A cinematic oddity for sure, Arielle Dombasle’s Les pyramides bleues features half the principal cast of Eric Rohmer’s Pauline at the Beach (herself, Pascal Greggory, Rosette), but could hardly be more tonally and narratively distant. She plays Elise, the partner of the wealthy Alex (Omar Sharif), increasingly uneasy at their decadent life (the breaking point comes when he randomly fires a gun into the jungle and kills a pet dog) and eventually fleeing to a convent in France; Alex and his main lieutenant (Pedro Armendariz Jr.) evolve a convoluted plan to get her back, involving a new-age religious cult that’s all too ready to compromise its supposed principles for financial gain. The film contains several gratuitous-seeming scenes of female nudity, a few times involving Dombasle herself; if there’s any attempt here to resist the objectification of male-dominated commercial cinema, it’s sadly hard to detect.
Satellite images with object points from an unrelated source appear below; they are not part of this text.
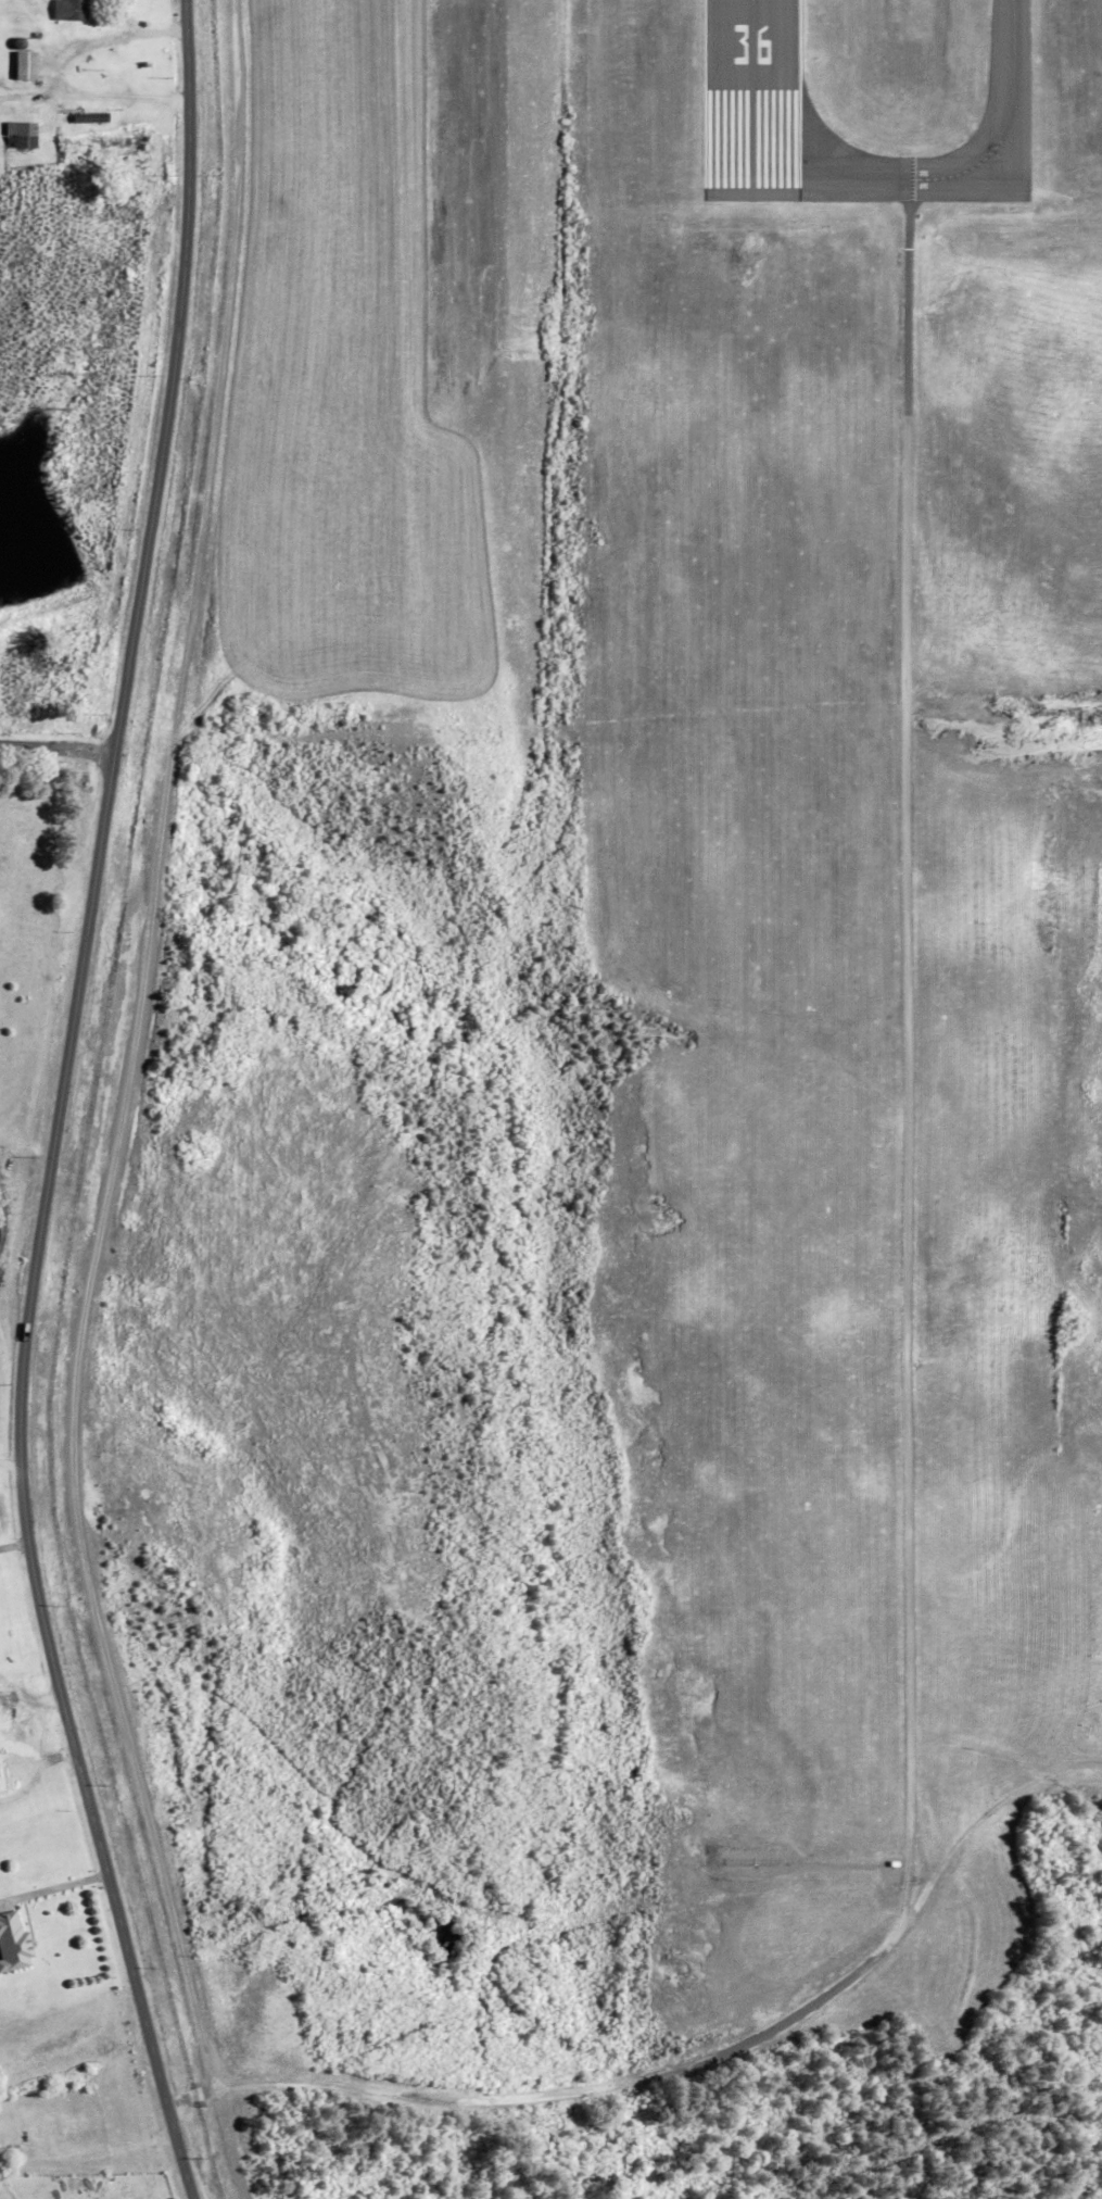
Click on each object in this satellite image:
building: (70, 10)
building: (25, 65)
airport runway: (749, 99)
building: (86, 116)
building: (20, 135)
airport taxiway: (933, 175)
road: (1005, 706)
road: (56, 755)
road: (58, 1106)
road: (119, 1107)
road: (912, 1451)
road: (10, 1467)
road: (15, 1543)
road: (34, 1716)
road: (54, 1888)
building: (13, 1942)

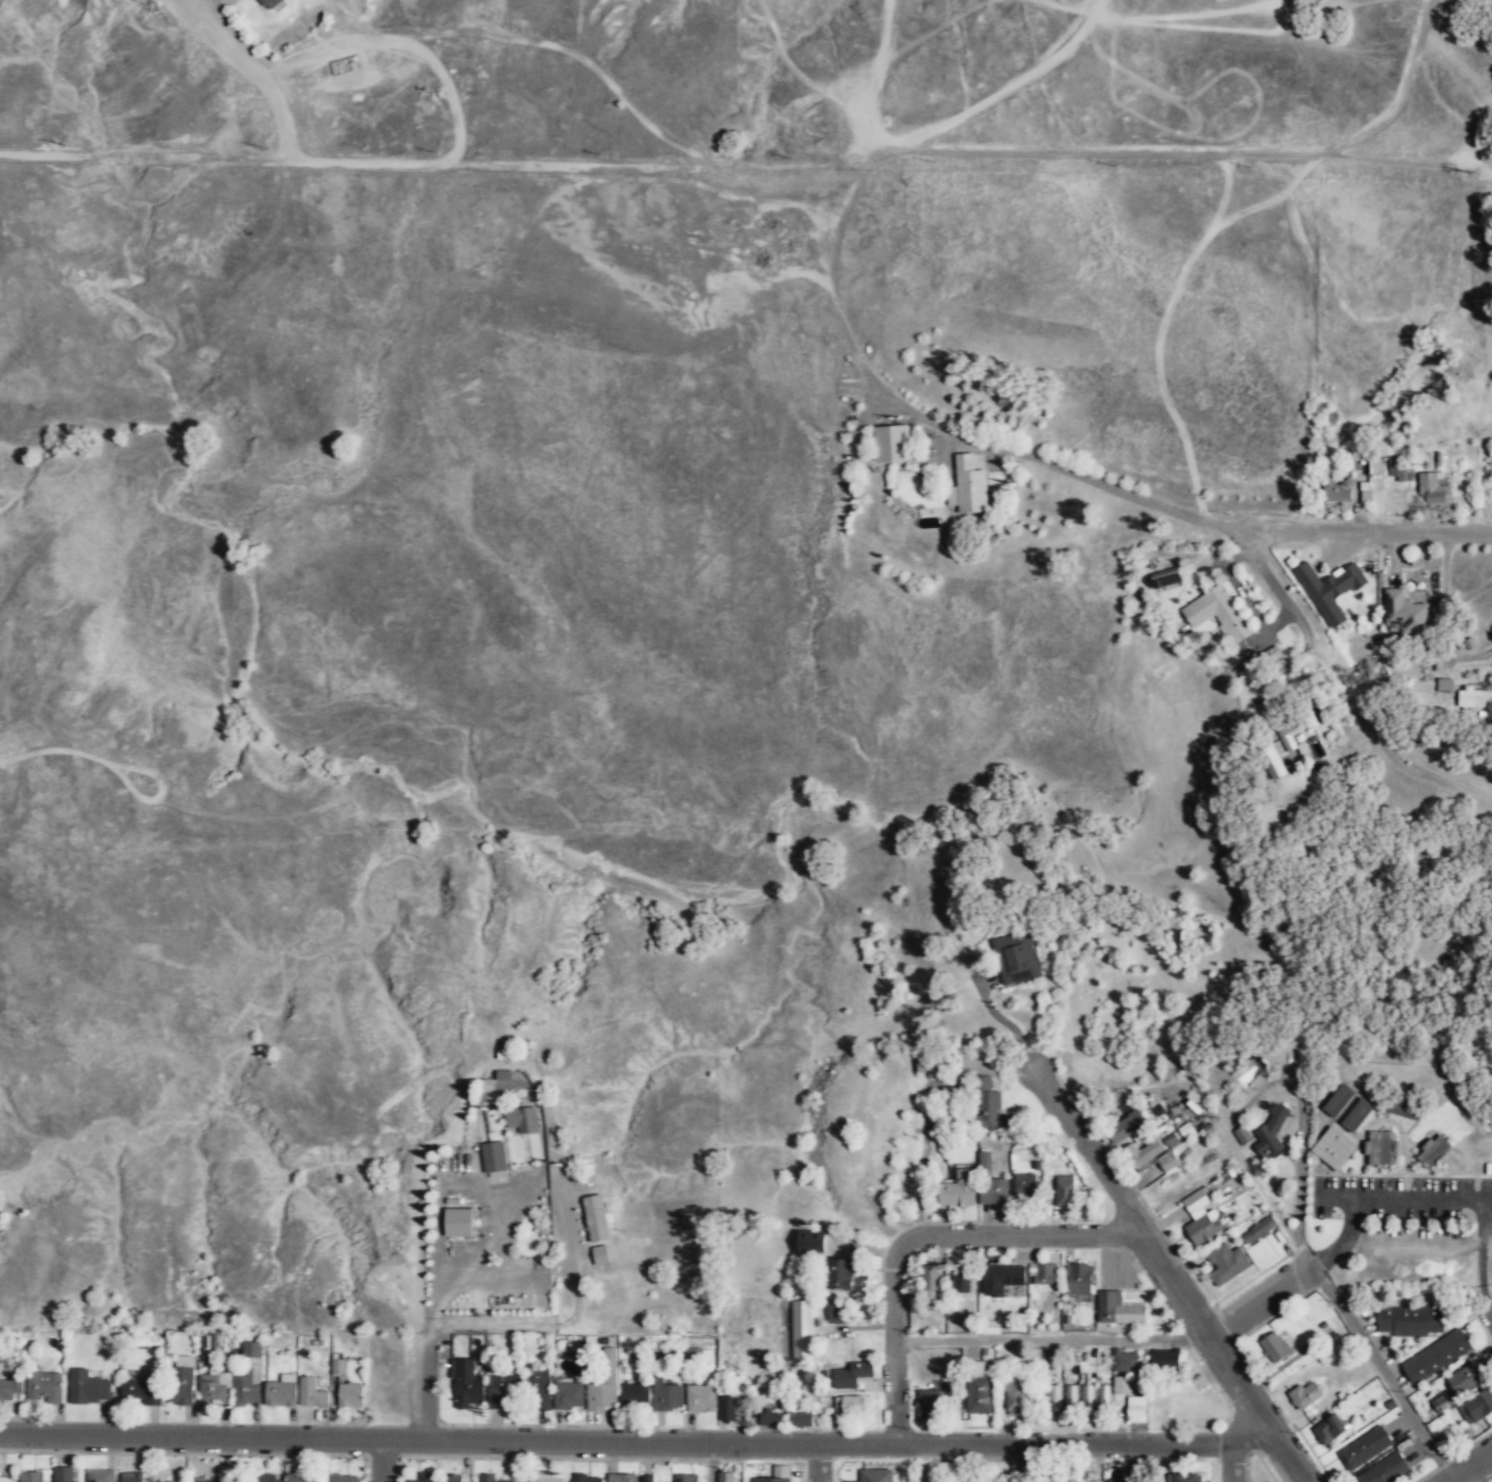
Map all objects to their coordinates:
building: (268, 4)
building: (891, 443)
building: (1400, 470)
building: (968, 487)
building: (1433, 487)
building: (1339, 493)
road: (1367, 536)
building: (1167, 578)
building: (1331, 590)
building: (1406, 612)
building: (1218, 613)
road: (1301, 624)
building: (1445, 685)
building: (1475, 698)
building: (1290, 736)
building: (1272, 763)
building: (1017, 958)
building: (929, 1065)
road: (1254, 1098)
building: (1339, 1100)
building: (988, 1104)
building: (1406, 1110)
building: (1358, 1116)
building: (523, 1120)
building: (1126, 1126)
building: (1271, 1133)
building: (1243, 1136)
building: (1382, 1148)
building: (1334, 1149)
building: (1435, 1151)
building: (1155, 1154)
building: (494, 1157)
building: (985, 1161)
building: (1024, 1185)
building: (960, 1190)
building: (1065, 1191)
building: (995, 1192)
road: (1338, 1199)
road: (1369, 1199)
building: (1202, 1217)
building: (597, 1219)
building: (460, 1223)
building: (1257, 1232)
road: (922, 1237)
building: (812, 1244)
building: (601, 1255)
building: (1227, 1264)
building: (1047, 1275)
road: (1170, 1275)
building: (842, 1276)
building: (1080, 1280)
building: (930, 1281)
building: (1001, 1281)
building: (962, 1282)
road: (1259, 1304)
building: (1119, 1310)
road: (1491, 1311)
building: (835, 1314)
building: (1410, 1321)
building: (803, 1330)
road: (1051, 1342)
building: (207, 1348)
road: (426, 1348)
building: (1275, 1348)
building: (251, 1350)
building: (695, 1353)
building: (609, 1354)
building: (1438, 1356)
building: (1166, 1360)
building: (1125, 1362)
building: (338, 1367)
building: (852, 1375)
road: (1382, 1375)
building: (1466, 1378)
building: (467, 1384)
building: (869, 1385)
building: (1123, 1386)
building: (44, 1387)
building: (183, 1388)
building: (540, 1388)
building: (11, 1389)
building: (87, 1389)
building: (213, 1389)
building: (245, 1390)
building: (604, 1390)
building: (500, 1391)
building: (142, 1392)
building: (312, 1395)
building: (351, 1395)
building: (569, 1395)
building: (980, 1395)
building: (1306, 1395)
building: (281, 1396)
building: (635, 1397)
building: (667, 1397)
building: (1016, 1397)
building: (1085, 1397)
building: (1053, 1398)
building: (1069, 1398)
building: (701, 1399)
building: (1102, 1399)
building: (1442, 1402)
building: (929, 1404)
building: (850, 1405)
building: (727, 1407)
building: (1476, 1407)
building: (1137, 1409)
building: (770, 1419)
building: (801, 1419)
building: (1331, 1429)
road: (639, 1443)
building: (1365, 1448)
road: (382, 1461)
road: (1235, 1462)
road: (712, 1463)
road: (820, 1463)
road: (922, 1463)
road: (1129, 1463)
road: (1025, 1464)
building: (1385, 1469)
road: (1473, 1469)
building: (776, 1475)
building: (876, 1475)
building: (1117, 1475)
building: (64, 1476)
building: (100, 1477)
building: (726, 1477)
building: (1188, 1477)
building: (31, 1478)
building: (267, 1478)
building: (302, 1478)
building: (341, 1478)
building: (427, 1478)
building: (452, 1478)
building: (547, 1478)
building: (585, 1478)
building: (622, 1478)
building: (646, 1478)
building: (686, 1478)
building: (3, 1479)
building: (132, 1479)
building: (202, 1479)
building: (487, 1479)
building: (1072, 1479)
building: (970, 1481)

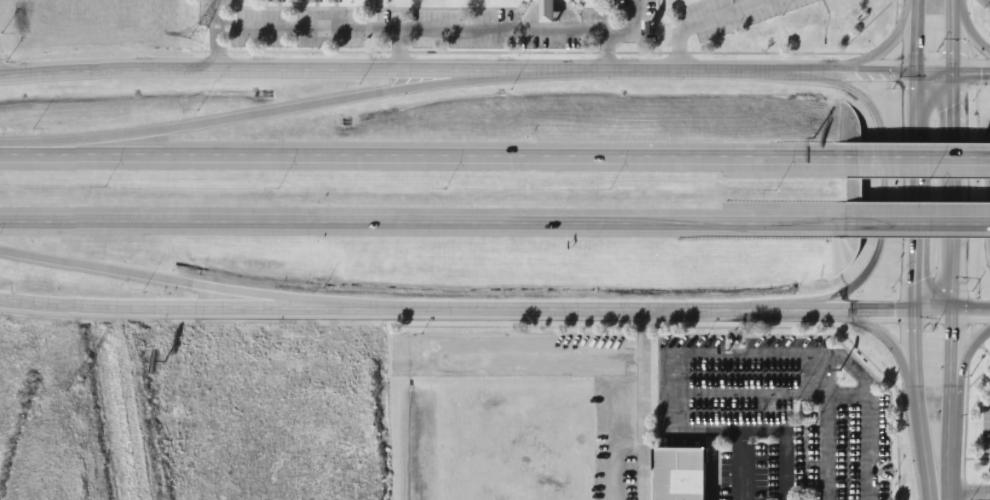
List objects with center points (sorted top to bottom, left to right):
building: (552, 10)
road: (707, 20)
road: (971, 27)
road: (439, 30)
road: (216, 34)
road: (952, 36)
road: (886, 42)
road: (397, 49)
road: (606, 52)
road: (477, 69)
traffic signals: (954, 72)
road: (972, 72)
traffic signals: (913, 73)
road: (262, 113)
road: (422, 156)
road: (917, 158)
road: (877, 189)
road: (983, 196)
road: (423, 221)
road: (918, 223)
road: (913, 250)
road: (185, 282)
road: (951, 286)
road: (494, 311)
traffic signals: (913, 312)
traffic signals: (951, 313)
road: (891, 347)
road: (967, 348)
road: (739, 354)
road: (771, 392)
road: (642, 406)
parking lot: (775, 414)
road: (826, 427)
road: (784, 465)
road: (742, 466)
building: (683, 476)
But then, almost everything about the film is either disappointing or mystifying or both (it doesn’t help that one is most likely to come across the English version, titled Paradise Calling, in which just about everyone other than Sharif is lifelessly dubbed). For a film that’s notionally about shifting concepts of faith, it’s relentlessly superficial in probing everything from the contours of Elise’s beliefs, to the supposed theology of the cult (which doesn’t seem to go much beyond “God is love”), to Alex’s seemingly genuine change of heart in the closing stretch (evidenced by his riding a bus among the common people and enjoying it, and filling a room in the house with religious icons); the relish with which the cult leader embraces corruption is more eye-rolling than chilling. And as if all of that wasn’t enough, the film contains the primary narrative within a clunky framing device closing on an apparent promise of seduction and a spirited but hardly reflection-aiding performance of Guantanmera.

Thursday, June 5, 2025

Torch Singer (Alexander Hall & George Somnes, 1933)

 


The 1933 Torch Singer, directed by Alexander Hall and George Somnes, is a calculatingly melodramatic star vehicle for Claudette Colbert, but rooted in a still-bracing initial frankness as her pregnant character Sally shows up penniless at what we understand is one of the few New York hospitals willing to extend charity to an expectant mother who won’t name the father (he’s a wealthy businessman who’s in China for some unspecified reason, not knowing what he’s left behind); for a year or so afterwards she manages to make it alone (an extended scene of Sally during bathtime with her own and her roommate’s baby showcases why the expressive “Baby LeRoy” was deemed worthy of star billing for a brief period), but eventually gives up the child to adoption, and thereafter achieves notorious stardom under the snappier stage name of Mimi Benton (while eventually picking up a contrasting sideline as the sweet-voiced “Aunt Jenny” on a daily kid-oriented radio broadcast). Colbert is magnetic and alluring throughout, not least modeling a series of perilously low-cut dresses, but one’s attention is even more fully drawn to Mildred Washington as her maid Carrie, emanating an alertly playful intelligence, all the more fascinating for the knowledge that the actress died of peritonitis in the year of the film’s release; it's a funny coincidence (presumably) that one of the film’s other most striking presences is also Black, the uncredited 4-year-old Carlena Beard delivering a sweetly unaffected-seeming minute or two, Colbert seeming genuinely charmed by her. The film becomes more conventional and less interesting once Sally’s lost love reappears on the scene and she becomes ever more preoccupied with regaining her child (which, hardly a spoiler, the movie accomplishes with not a thought for the rights or emotional investment of the adoptive parents), and the final moments feel as resigned as they do triumphant.